Since finding this forum I have spent more time on it (admittedly greatly widening my knowledge and attempting to give info to others) than I have in researching my own tree which was the whole point of joining the forum in the first place! I just love the thrill of a new research I guess!

However, having decided today that I needed to pin down my Scottish forebears so that I could attempt to complete my 89 year old Dad's "Cullen History Book", I bit the bullet and bought some Scotland's People credits.

The Upside is I have managed to get marriage certs and birth certs two generations back than I was before. Also, excitingly, I now have a retired coalminer who has become a shepherd and a widow who has become a flowerer! (note previous thread of prostitutes versus Ag.
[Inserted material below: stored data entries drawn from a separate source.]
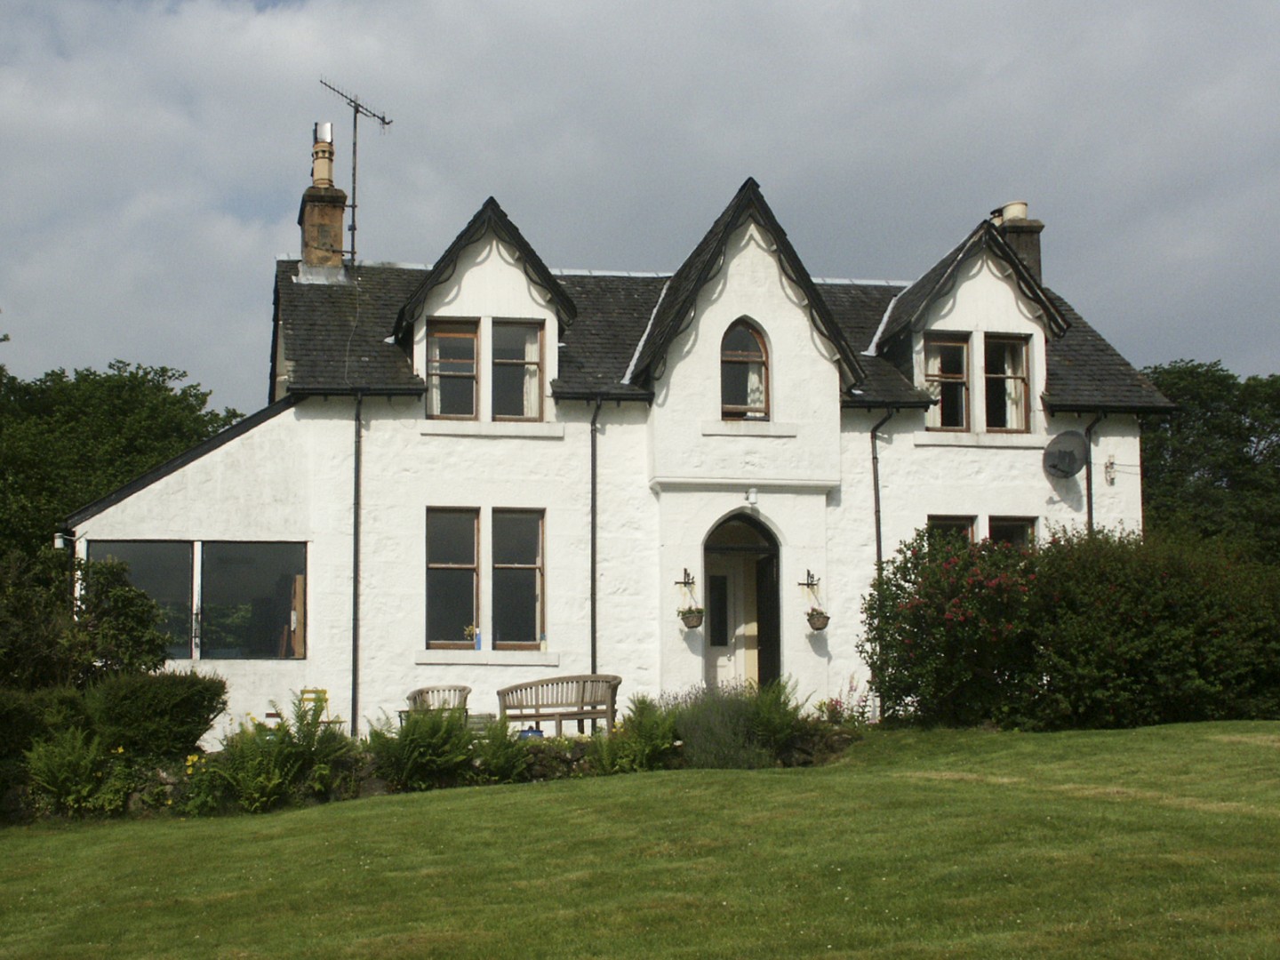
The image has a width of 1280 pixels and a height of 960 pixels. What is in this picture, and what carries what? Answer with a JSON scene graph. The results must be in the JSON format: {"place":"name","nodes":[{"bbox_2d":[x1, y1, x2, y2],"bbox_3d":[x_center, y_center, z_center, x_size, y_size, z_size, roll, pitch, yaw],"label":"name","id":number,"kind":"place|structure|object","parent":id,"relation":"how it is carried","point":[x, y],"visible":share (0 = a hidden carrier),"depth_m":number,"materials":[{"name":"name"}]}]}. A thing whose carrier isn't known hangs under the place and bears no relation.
{"place":"outdoors","nodes":[
{"label":"outdoors","id":0,"kind":"place"},
{"bbox_2d":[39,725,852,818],"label":"stone wall","id":1,"kind":"structure","parent":0,"point":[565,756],"depth_m":14.54,"materials":[{"name":"grey stone"}]},
{"bbox_2d":[50,166,1161,753],"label":"house","id":2,"kind":"structure","parent":0,"point":[213,528],"depth_m":19.79,"materials":[{"name":"white paint"}]},
{"bbox_2d":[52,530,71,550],"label":"wall lamp","id":3,"kind":"object","parent":2,"relation":"attached to","point":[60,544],"visible":0.6,"depth_m":18.22,"materials":[{"name":"white"}]},
{"bbox_2d":[89,539,194,659],"bbox_3d":[-5.886,1.414,18.283,1.294,1.705,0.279,1,-6,-10],"label":"window","id":4,"kind":"structure","parent":2,"relation":"in","point":[163,549],"depth_m":18.37,"materials":[{"name":"glass"}]},
{"bbox_2d":[199,541,305,657],"bbox_3d":[-4.596,1.393,18.531,1.440,1.659,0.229,1,-6,-10],"label":"window","id":5,"kind":"structure","parent":2,"relation":"in","point":[263,549],"depth_m":18.53,"materials":[{"name":"glass"}]},
{"bbox_2d":[297,124,348,271],"bbox_3d":[-4.618,-3.644,22.596,0.616,2.609,0.726,1,-6,-10],"label":"chimney","id":6,"kind":"object","parent":2,"relation":"on","point":[340,229],"visible":0.77,"depth_m":22.44,"materials":[{"name":"brown stone"}]},
{"bbox_2d":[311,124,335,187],"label":"chimney pot","id":7,"kind":"object","parent":6,"relation":"on","point":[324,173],"visible":0.79,"depth_m":23.37,"materials":[{"name":"beige ceramic"}]},
{"bbox_2d":[318,77,392,264],"bbox_3d":[-4.439,-4.504,23.790,0.847,3.460,1.405,-3,-6,29],"label":"antenna","id":8,"kind":"object","parent":6,"relation":"attached to","point":[354,221],"visible":0.86,"depth_m":23.85,"materials":[{"name":"black metal"}]},
{"bbox_2d":[350,390,362,737],"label":"drainpipe","id":9,"kind":"object","parent":2,"relation":"attached to","point":[356,468],"visible":0.95,"depth_m":18.60,"materials":[{"name":"black metal"}]},
{"bbox_2d":[424,507,479,647],"bbox_3d":[-2.297,1.168,18.916,0.770,1.997,0.280,1,-6,-10],"label":"window","id":10,"kind":"structure","parent":2,"relation":"in","point":[473,565],"depth_m":18.93,"materials":[{"name":"glass"}]},
{"bbox_2d":[425,318,480,418],"bbox_3d":[-2.298,-1.353,19.120,0.689,1.433,0.276,1,-6,-10],"label":"window","id":11,"kind":"structure","parent":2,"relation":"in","point":[468,342],"depth_m":19.15,"materials":[{"name":"glass"}]},
{"bbox_2d":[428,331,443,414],"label":"curtain","id":12,"kind":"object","parent":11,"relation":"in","point":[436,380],"visible":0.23,"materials":[{"name":"white fabric"}]},
{"bbox_2d":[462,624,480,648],"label":"potted plant","id":13,"kind":"object","parent":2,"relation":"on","point":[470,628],"visible":0.97,"depth_m":19.07,"materials":[{"name":"plant"}]},
{"bbox_2d":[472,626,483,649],"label":"bottle","id":14,"kind":"object","parent":2,"relation":"on","point":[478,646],"visible":0.99,"depth_m":19.20,"materials":[{"name":"blue"}]},
{"bbox_2d":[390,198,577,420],"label":"dormer","id":15,"kind":"object","parent":2,"relation":"on","point":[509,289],"visible":0.69,"depth_m":19.55,"materials":[{"name":"white paint"}]},
{"bbox_2d":[491,320,543,420],"bbox_3d":[-1.532,-1.331,19.168,0.724,1.452,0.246,1,-6,-10],"label":"window","id":16,"kind":"structure","parent":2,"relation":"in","point":[517,332],"depth_m":19.19,"materials":[{"name":"glass"}]},
{"bbox_2d":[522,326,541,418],"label":"curtain","id":17,"kind":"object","parent":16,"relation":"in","point":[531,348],"visible":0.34,"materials":[{"name":"white fabric"}]},
{"bbox_2d":[491,508,545,648],"bbox_3d":[-1.499,1.184,18.912,0.726,1.973,0.333,1,-6,-10],"label":"window","id":18,"kind":"structure","parent":2,"relation":"in","point":[520,565],"depth_m":18.94,"materials":[{"name":"glass"}]},
{"bbox_2d":[589,401,599,672],"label":"drainpipe","id":19,"kind":"object","parent":2,"relation":"attached to","point":[592,555],"visible":0.91,"depth_m":19.75,"materials":[{"name":"black metal"}]},
{"bbox_2d":[676,568,695,587],"bbox_3d":[0.602,1.263,19.918,0.284,0.311,0.404,1,-6,-10],"label":"wall bracket","id":20,"kind":"object","parent":2,"relation":"attached to","point":[692,581],"visible":0.96,"depth_m":19.93,"materials":[{"name":"black metal"}]},
{"bbox_2d":[678,606,704,628],"bbox_3d":[0.638,1.673,18.992,0.329,0.315,0.331,1,-6,-10],"label":"hanging basket","id":21,"kind":"object","parent":20,"relation":"hanging from","point":[687,617],"visible":0.89,"depth_m":18.92,"materials":[{"name":"brown wicker"}]},
{"bbox_2d":[702,510,783,695],"bbox_3d":[1.221,1.907,19.625,1.491,3.128,1.015,1,-6,-10],"label":"arched doorway","id":22,"kind":"structure","parent":2,"relation":"in","point":[775,539],"depth_m":19.74,"materials":[{"name":"white paint"}]},
{"bbox_2d":[704,550,755,689],"bbox_3d":[0.978,2.285,19.856,0.845,2.346,0.242,1,-6,-10],"label":"front door","id":23,"kind":"structure","parent":22,"relation":"in","point":[719,662],"depth_m":19.84,"materials":[{"name":"white paint"}]},
{"bbox_2d":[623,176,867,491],"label":"gable dormer","id":24,"kind":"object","parent":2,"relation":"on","point":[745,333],"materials":[{"name":"white paint"}]},
{"bbox_2d":[720,318,771,418],"bbox_3d":[1.273,-1.414,19.629,0.817,1.623,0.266,1,-6,-10],"label":"arched window","id":25,"kind":"structure","parent":2,"relation":"in","point":[756,337],"depth_m":19.63,"materials":[{"name":"brown"}]},
{"bbox_2d":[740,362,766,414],"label":"curtain","id":26,"kind":"object","parent":25,"relation":"in","point":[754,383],"visible":0.27,"depth_m":19.94,"materials":[{"name":"white fabric"}]},
{"bbox_2d":[745,487,759,504],"bbox_3d":[1.360,0.210,18.874,0.168,0.228,0.201,1,-6,-10],"label":"wall lamp","id":27,"kind":"object","parent":2,"relation":"attached to","point":[754,499],"visible":0.97,"depth_m":18.81,"materials":[{"name":"white"}]},
{"bbox_2d":[798,568,820,590],"bbox_3d":[2.191,1.294,20.089,0.287,0.328,0.418,1,-6,-10],"label":"wall bracket","id":28,"kind":"object","parent":2,"relation":"attached to","point":[809,573],"visible":0.97,"depth_m":20.08,"materials":[{"name":"black metal"}]},
{"bbox_2d":[806,608,831,631],"bbox_3d":[2.209,1.722,19.183,0.306,0.317,0.304,1,-6,-10],"label":"hanging basket","id":29,"kind":"object","parent":28,"relation":"hanging from","point":[825,617],"visible":0.88,"depth_m":19.12,"materials":[{"name":"brown wicker"}]},
{"bbox_2d":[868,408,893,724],"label":"drainpipe","id":30,"kind":"object","parent":2,"relation":"attached to","point":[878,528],"visible":0.71,"depth_m":19.93,"materials":[{"name":"black metal"}]},
{"bbox_2d":[926,515,976,549],"bbox_3d":[3.841,1.251,19.412,0.877,1.761,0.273,1,-6,-10],"label":"window","id":31,"kind":"structure","parent":2,"relation":"in","point":[965,528],"depth_m":19.44,"materials":[{"name":"glass"}]},
{"bbox_2d":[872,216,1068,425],"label":"dormer","id":32,"kind":"object","parent":2,"relation":"on","point":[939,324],"visible":0.71,"depth_m":20.47,"materials":[{"name":"white paint"}]},
{"bbox_2d":[922,333,972,429],"bbox_3d":[3.947,-1.261,20.113,0.784,1.481,0.288,1,-6,-10],"label":"window","id":33,"kind":"structure","parent":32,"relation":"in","point":[955,378],"depth_m":20.12,"materials":[{"name":"brown"}]},
{"bbox_2d":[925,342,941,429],"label":"curtain","id":34,"kind":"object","parent":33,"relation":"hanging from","point":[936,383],"visible":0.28,"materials":[{"name":"white fabric"}]},
{"bbox_2d":[983,332,1032,431],"bbox_3d":[4.741,-1.262,20.341,0.756,1.509,0.280,1,-6,-10],"label":"window","id":35,"kind":"structure","parent":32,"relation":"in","point":[1008,378],"depth_m":20.36,"materials":[{"name":"brown glass"}]},
{"bbox_2d":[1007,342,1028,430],"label":"curtain","id":36,"kind":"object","parent":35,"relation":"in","point":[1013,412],"visible":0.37,"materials":[{"name":"white fabric"}]},
{"bbox_2d":[988,515,1037,550],"bbox_3d":[4.706,1.228,19.769,0.763,1.675,0.347,1,-6,-10],"label":"window","id":37,"kind":"structure","parent":2,"relation":"in","point":[1005,531],"depth_m":19.81,"materials":[{"name":"glass"}]},
{"bbox_2d":[992,200,1044,284],"bbox_3d":[5.717,-3.107,23.669,0.630,2.048,0.669,1,-6,-10],"label":"chimney","id":38,"kind":"object","parent":2,"relation":"on","point":[1035,253],"visible":0.46,"depth_m":23.50,"materials":[{"name":"grey stone"}]},
{"bbox_2d":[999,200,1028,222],"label":"chimney pot","id":39,"kind":"object","parent":38,"relation":"on","point":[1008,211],"visible":0.52,"depth_m":23.75,"materials":[{"name":"beige ceramic"}]},
{"bbox_2d":[1042,430,1089,479],"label":"satellite dish","id":40,"kind":"object","parent":2,"relation":"attached to","point":[1068,452],"visible":0.99,"depth_m":20.00,"materials":[{"name":"grey metal"}]},
{"bbox_2d":[1079,413,1100,533],"bbox_3d":[6.005,0.985,20.625,0.252,3.965,0.373,1,-6,-10],"label":"drainpipe","id":41,"kind":"object","parent":2,"relation":"attached to","point":[1090,507],"visible":0.4,"depth_m":20.71,"materials":[{"name":"black metal"}]},
{"bbox_2d":[1103,455,1117,485],"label":"insulator bracket","id":42,"kind":"object","parent":2,"relation":"attached to","point":[1108,466],"visible":0.98,"depth_m":20.40,"materials":[{"name":"white"}]},
{"bbox_2d":[0,717,1279,959],"label":"lawn","id":43,"kind":"structure","parent":0,"point":[492,796],"materials":[{"name":"green plant"}]},
{"bbox_2d":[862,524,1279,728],"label":"flowering shrub","id":44,"kind":"object","parent":43,"relation":"on","point":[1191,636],"visible":0.95,"depth_m":16.77,"materials":[{"name":"green plant"}]},
{"bbox_2d":[0,0,1279,401],"label":"sky","id":45,"kind":"structure","parent":0,"point":[417,248],"materials":[{"name":"grey"}]},
{"label":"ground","id":46,"kind":"structure","parent":0},
{"bbox_2d":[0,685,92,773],"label":"shrub","id":47,"kind":"object","parent":46,"relation":"on","point":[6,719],"visible":0.68,"depth_m":14.14,"materials":[{"name":"green plant"}]},
{"bbox_2d":[23,725,118,814],"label":"fern","id":48,"kind":"object","parent":46,"relation":"on","point":[75,767],"visible":0.89,"depth_m":13.60,"materials":[{"name":"green plant"}]},
{"bbox_2d":[0,546,168,692],"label":"shrub","id":49,"kind":"object","parent":46,"relation":"on","point":[136,614],"visible":0.84,"depth_m":16.38,"materials":[{"name":"green plant"}]},
{"bbox_2d":[0,358,246,565],"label":"tree","id":50,"kind":"object","parent":46,"relation":"on","point":[109,366],"visible":0.59,"depth_m":34.22,"materials":[{"name":"green plant"}]},
{"bbox_2d":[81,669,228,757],"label":"shrub","id":51,"kind":"object","parent":46,"relation":"on","point":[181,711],"visible":0.8,"depth_m":14.57,"materials":[{"name":"green plant"}]},
{"bbox_2d":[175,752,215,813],"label":"yellow flower","id":52,"kind":"object","parent":46,"relation":"on","point":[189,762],"visible":0.6,"depth_m":13.95,"materials":[{"name":"yellow plant"}]},
{"bbox_2d":[196,690,349,812],"bbox_3d":[-3.262,2.464,13.929,1.428,1.049,1.403,1,-6,-10],"label":"fern","id":53,"kind":"object","parent":46,"relation":"on","point":[255,786],"visible":0.85,"depth_m":13.80,"materials":[{"name":"green plant"}]},
{"bbox_2d":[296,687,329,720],"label":"yellow chair","id":54,"kind":"object","parent":46,"relation":"on","point":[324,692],"visible":0.35,"depth_m":17.58,"materials":[{"name":"yellow"}]},
{"bbox_2d":[368,705,477,790],"bbox_3d":[-2.026,2.502,14.376,1.147,0.843,1.095,1,-6,-10],"label":"fern","id":55,"kind":"object","parent":46,"relation":"on","point":[422,748],"visible":0.89,"depth_m":14.26,"materials":[{"name":"green plant"}]},
{"bbox_2d":[399,683,471,722],"bbox_3d":[-2.286,2.753,17.632,0.714,0.800,0.938,-3,-6,26],"label":"chair","id":56,"kind":"object","parent":46,"relation":"on","point":[449,689],"visible":0.46,"depth_m":17.77,"materials":[{"name":"wood"}]},
{"bbox_2d":[467,717,532,781],"bbox_3d":[-1.343,2.599,14.584,0.741,0.659,0.779,1,-6,-10],"label":"fern","id":57,"kind":"object","parent":46,"relation":"on","point":[501,748],"visible":0.84,"depth_m":14.53,"materials":[{"name":"green plant"}]},
{"bbox_2d":[517,725,544,740],"bbox_3d":[-1.136,2.686,16.213,0.353,0.243,0.274,1,-6,-10],"label":"blue container","id":58,"kind":"object","parent":46,"relation":"on","point":[533,732],"visible":0.38,"depth_m":16.12,"materials":[{"name":"blue"}]},
{"bbox_2d":[497,673,623,735],"bbox_3d":[-0.885,2.636,17.391,1.532,0.860,0.605,-1,-6,9],"label":"wooden bench","id":59,"kind":"object","parent":46,"relation":"on","point":[520,716],"visible":0.91,"depth_m":17.53,"materials":[{"name":"wood"}]},
{"bbox_2d":[593,693,679,773],"bbox_3d":[-0.005,2.534,15.154,0.955,0.830,0.996,1,-6,-10],"label":"fern","id":60,"kind":"object","parent":46,"relation":"on","point":[655,743],"visible":0.86,"depth_m":15.06,"materials":[{"name":"green plant"}]},
{"bbox_2d":[668,679,788,767],"bbox_3d":[0.828,2.451,15.269,1.588,0.981,1.425,1,-6,-10],"label":"lavender shrub","id":61,"kind":"object","parent":46,"relation":"on","point":[727,730],"visible":0.74,"depth_m":15.07,"materials":[{"name":"plant"}]},
{"bbox_2d":[744,676,805,751],"bbox_3d":[1.357,2.459,15.902,0.819,0.865,0.888,1,-6,-10],"label":"fern","id":62,"kind":"object","parent":46,"relation":"on","point":[775,722],"visible":0.69,"depth_m":15.82,"materials":[{"name":"green plant"}]},
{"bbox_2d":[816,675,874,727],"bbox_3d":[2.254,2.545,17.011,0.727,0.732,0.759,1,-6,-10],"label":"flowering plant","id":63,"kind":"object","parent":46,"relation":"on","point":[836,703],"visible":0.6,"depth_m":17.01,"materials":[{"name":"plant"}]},
{"bbox_2d":[1138,361,1279,565],"label":"tree","id":64,"kind":"object","parent":46,"relation":"on","point":[1249,428],"visible":0.55,"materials":[{"name":"green plant"}]}
]}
Labourers!). Makes a change to my consistent Coalminers and Bricklayers for over 200 years paternal and maternal respectively. Mind you, as my Dad pointed out, there's no shame in coming from a hard working, working class family!

The downside My research today has also revealed that two of my coalmining forebears died in the mines. William Winning in 1858 was crushed in a mine and his son John Winning died in 1865 in a mine explosion.

Another thing: I suspect, but haven't yet proved, that my GG Grandmother was in the Magdaline Home in Glasgow in 1881. This was a place for "Fallen Women" which could have been anything from prostitutes, petty criminals, unmarried mother and any other woman who didn't fit into the normal social respectable norm of the time. (There was a horrifying documentary a year or so ago on Magdaline Homes in Ireland that showed the harshness of the regime). If I prove that my relative spent some time here I doubt I will tell my Dad this about his Grandmother!).

Rubina

Procat
09-11-2008, 1:42 AM
Well done Rubina.

It's funny how different people react when you find things like that.

My 88 year old Mum is interested in everything warts and all. Yet there are others in the family who I need to be very circumspect about sharing things with.

Astoria
09-11-2008, 10:36 AM
Congratulations on your finds, I agree with Doug you are right to keep certain information secret from your dad, I think he would be more upset by her possible treatment than the reason she was there in the first place.

Peter Goodey
09-11-2008, 11:03 AM
The only downside for a researcher is getting stuck :)

Aislin
09-11-2008, 6:01 PM
The only downside for a researcher is getting stuck :)

But the upside to being stuck is you get to help others chip away at their ancestors. Sometimes working with another's genealogy leads to insights for your own.